Commentary: High School Graduation, Changed Lives Just Weeks Away

It doesn't seem possible, but it went by even faster this time.

When our older son started high school back in 2005, friends and family warned us the time would pass in what seems to be an instant. "Before you know it," they said, "he'll be graduating, moving off to school, going out on his own... ."

Nah. Three years is a long time, we said. We'll savor every moment.

The next morning, the graduation announcements arrived. Or, at least, that's how it felt.

When our younger son entered high school in 2010, we knew we wouldn't let it fly by the same way. After all, high school starts in ninth grade now. We'll have one more whole year to enjoy the experience. Plus, we've been here before. We know how to make the moments last, how to slow down the clock and enjoy the ride a little longer.

And then one recent morning, the graduation announcements arrived. Where does the time go?

With all the ball games and band concerts and driving lessons and school dances and church functions and summer vacations, how can it seem like just yesterday that he climbed out of the mini-van on his first day of high school? Heck, his first day of kindergarten?

That younger son, he's a lot like his older brother. They share many interests. They act a lot alike in many ways. But he's different, too. Maybe he's not as adventurous, but certainly less forgetful. The older one required constant motion. The younger one enjoys his chill time.

But they are both smart, handsome (so says their mother) and good-hearted. Just like we did for his brother, we pray Matthew is ready for that big wonderful, scary world out there waiting for him.

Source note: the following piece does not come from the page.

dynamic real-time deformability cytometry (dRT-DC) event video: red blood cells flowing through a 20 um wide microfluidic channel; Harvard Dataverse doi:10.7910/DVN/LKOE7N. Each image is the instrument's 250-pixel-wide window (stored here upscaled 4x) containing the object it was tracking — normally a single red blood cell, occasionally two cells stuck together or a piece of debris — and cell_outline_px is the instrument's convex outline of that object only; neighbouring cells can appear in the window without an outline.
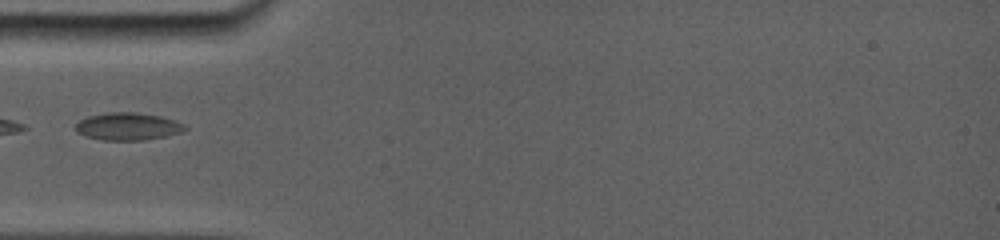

Things are winding down now. We're preparing for the invasion of family and friends who will descend on us to wish our graduating son well as he leaves high school behind and heads off to college. In the crush of all the graduation gatherings, the camera flashes and the teary hugs, he'll be just like his brother: Smiling, saying thank you, laughing, enduring it all until it's time to really and truly get on with growing up.

And that's the same, too. This one's ready, just like his brother, to take the next step. Time for their mother and me to get ready, too.

We'll be driving him to college, just like we did a few years back with his brother. This trip, though, won't be as long -- just 30 minutes, compared to four hours. And, because he'll be so close home, we'll probably see him more, at least for a little while.

The big difference will sink on the way home. When we dropped the older one off at college, there were three of us making the trip back. This time, it'll just be two, and the pace when we arrive will be decidedly slower than it was. No more ball games or teacher conferences, parent meetings or school functions. Just us empty-nesters, and all that freedom we've been dreading.

I'm not sure what my wife will be thinking, but I'm sure that at some point, I'll look back on the blur that has been our boys' lives at home and wonder: Did we miss anything? Will we forget it all in just a matter a weeks? Days? Hours?

I guess that's why we take all those pictures, save all those keepsakes, collect all those souvenirs, in hopes of remembering all the life-changing and meaningful events we've been through together as a family.

And then it will dawn on me that some things don't change. We won't forget because we'll still be that family. We may be in different places, doing different things. Already, our family has grown when Stephen got married.

But a family we'll still be. And that, unlike high school, will last a long, long time.